Cybercriminals are starting to rely on YouTube as a way to spread powerful malware (Opens in a new tab)Security experts discovered.
Researchers from Cyble Research Labs recently found more than 80 videos, all with relatively few viewers, and all belonging to the same user. The videos seem to show how a piece of bitcoin mining software works, in an effort to convince viewers to download it.
The download link is in the video description, and it comes in a password-protected archive, to convince victims of its legality. For greater effect, the downloaded archive comes with a link to VirusTotal, the file appears as “clean”, and a warning that some antivirus programs (Opens in a new tab) May result in a false positive alert.
No false positives
The malware itself, called PennyWise, steals all kinds of data, from system information to login credentials, cookies, encryption keys and master passwords.

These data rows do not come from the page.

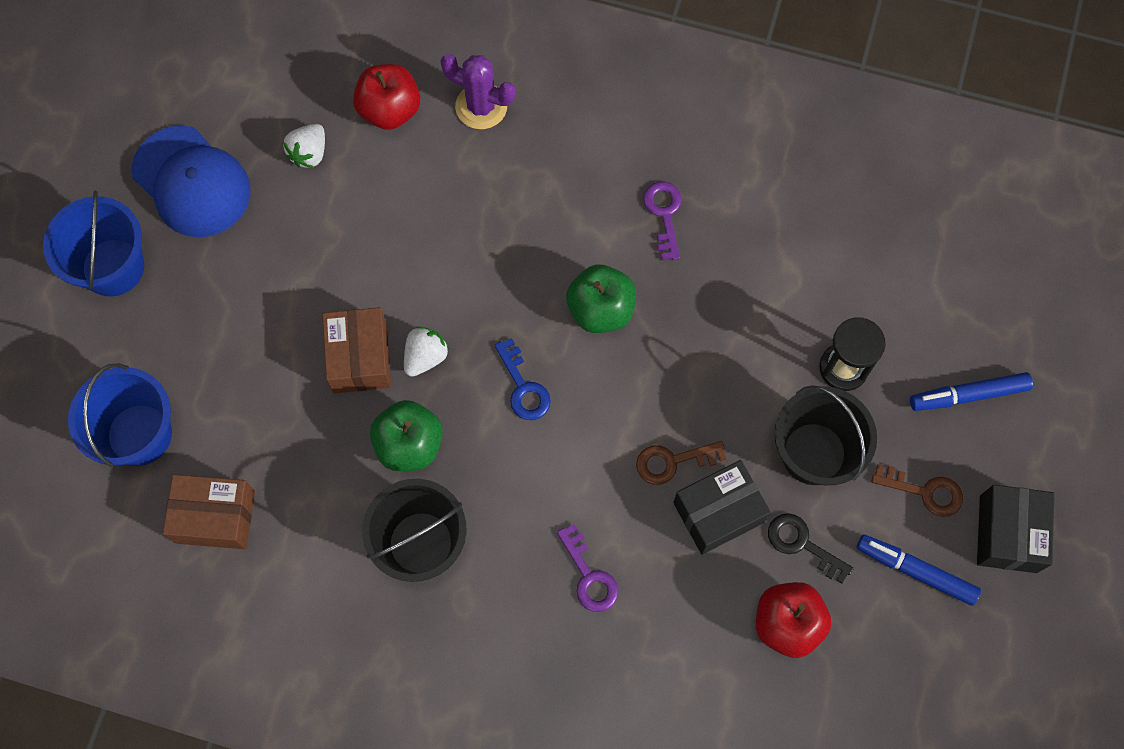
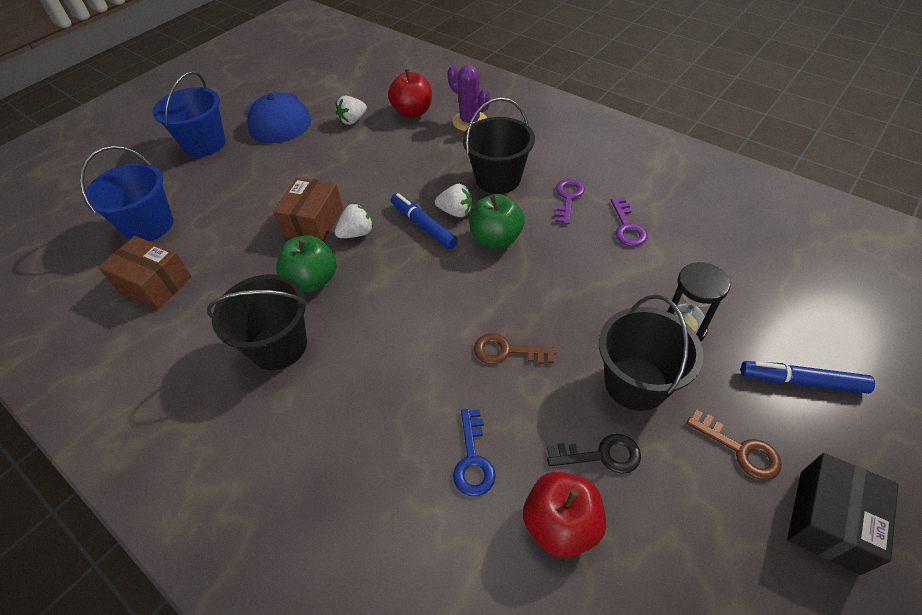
camera: 25 degrees right, 20 degrees down
blue key [494,338,551,420] -> blue key moved to [453,409,496,496]
purple key [557,524,619,612] -> purple key moved to [611,198,647,246]
black box [673,460,771,554] -> none
black key [768,513,854,583] -> black key turned 120 degrees clockwise [547,434,641,474]
blue marker [857,535,981,606] -> blue marker moved to [391,193,458,249]
none -> white strawberry [435,184,472,217]
none -> black bucket [463,97,535,194]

It also steals Discord codes and Telegram sessions, and takes screenshots along the way.
Moreover, it scans the device for potential cryptocurrency wallets, cold storage wallet data, and crypto-related browser add-ons.
When it combines all of the above, it compresses it into a single file and sends it to a server under the control of the attackers. Then it self-destructs.
PennyWise is also able to analyze its surroundings and ensure that it is not operating in a protected environment. If it detects that it is in sandbox mode, or an analyzer is running on the device, it will stop all actions immediately.
The researchers discovered that the malware would stop all operations completely if it detected that the victim’s endpoint was located in either Russia, Ukraine, Belarus or Kazakhstan, providing some clues to the operators’ affiliation.